DATA UNDER STUDY
───

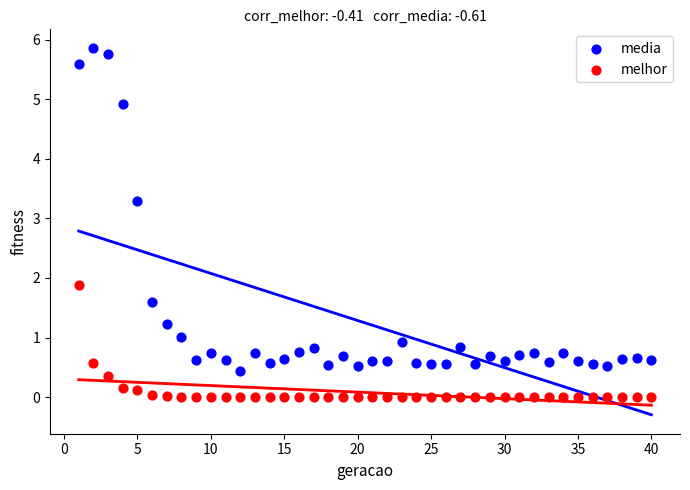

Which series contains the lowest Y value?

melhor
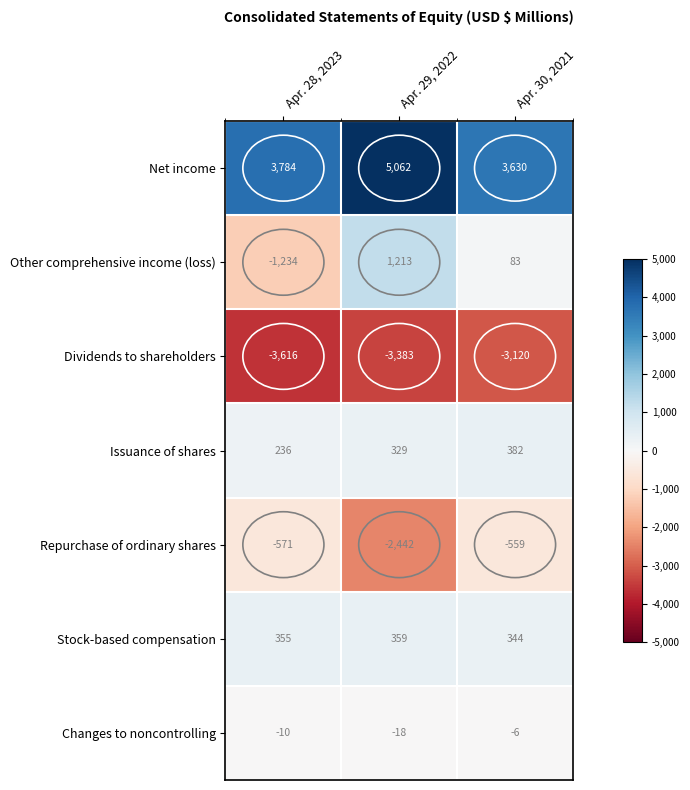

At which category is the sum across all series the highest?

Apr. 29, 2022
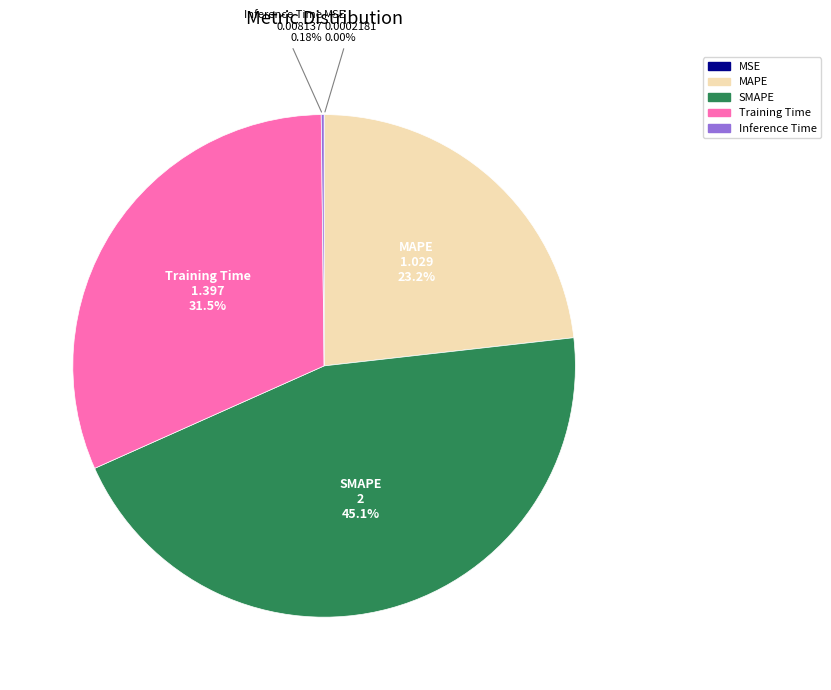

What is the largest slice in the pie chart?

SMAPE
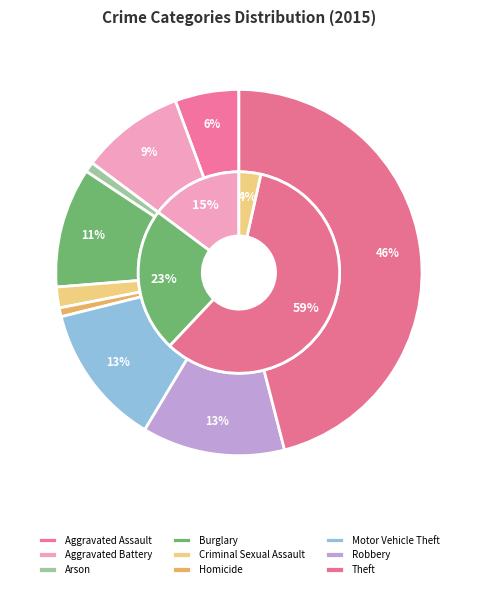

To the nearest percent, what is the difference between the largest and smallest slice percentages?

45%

───

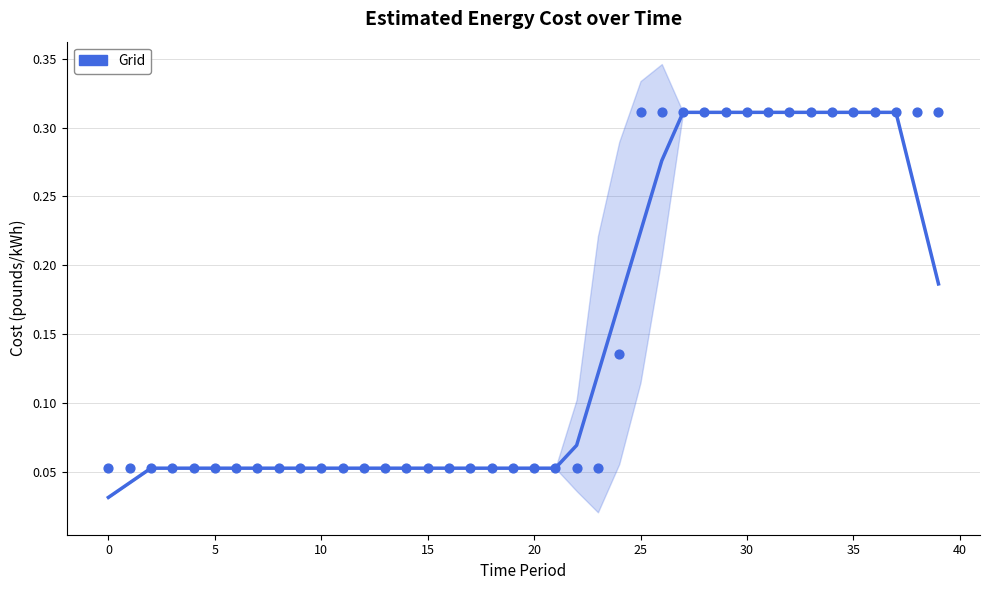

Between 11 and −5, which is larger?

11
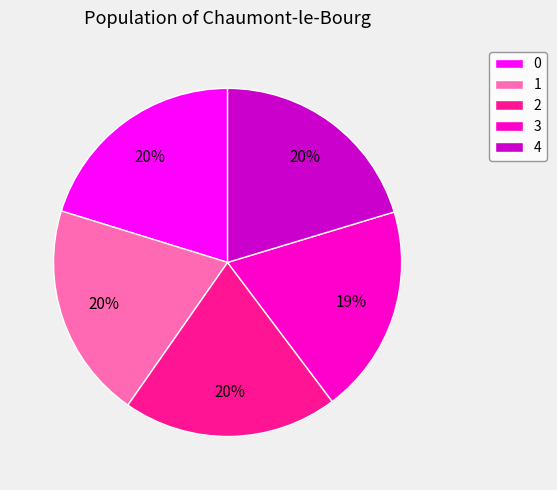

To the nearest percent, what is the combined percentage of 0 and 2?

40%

───

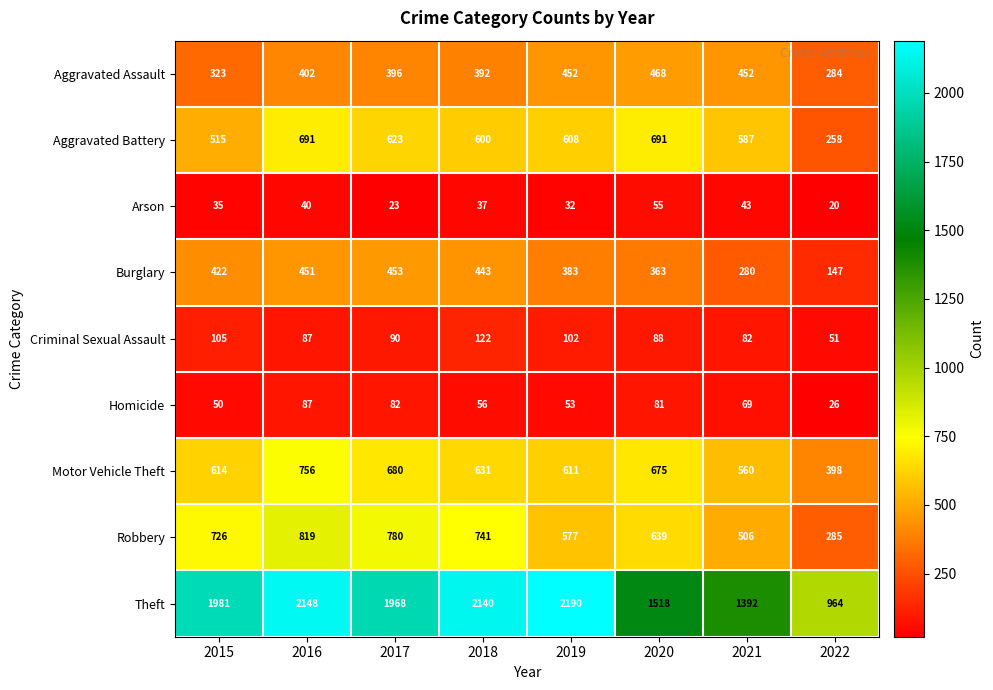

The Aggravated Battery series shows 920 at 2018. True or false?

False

───

WHAT IS REQUIRED
Copy the data verbatim from the line containing "At which category" up to and including the line containing "To the nearest percent, what is the difference", omitting the pictures.

WRITTEN SOLUTION
At which category is the sum across all series the highest?

Apr. 29, 2022

What is the largest slice in the pie chart?

SMAPE

To the nearest percent, what is the difference between the largest and smallest slice percentages?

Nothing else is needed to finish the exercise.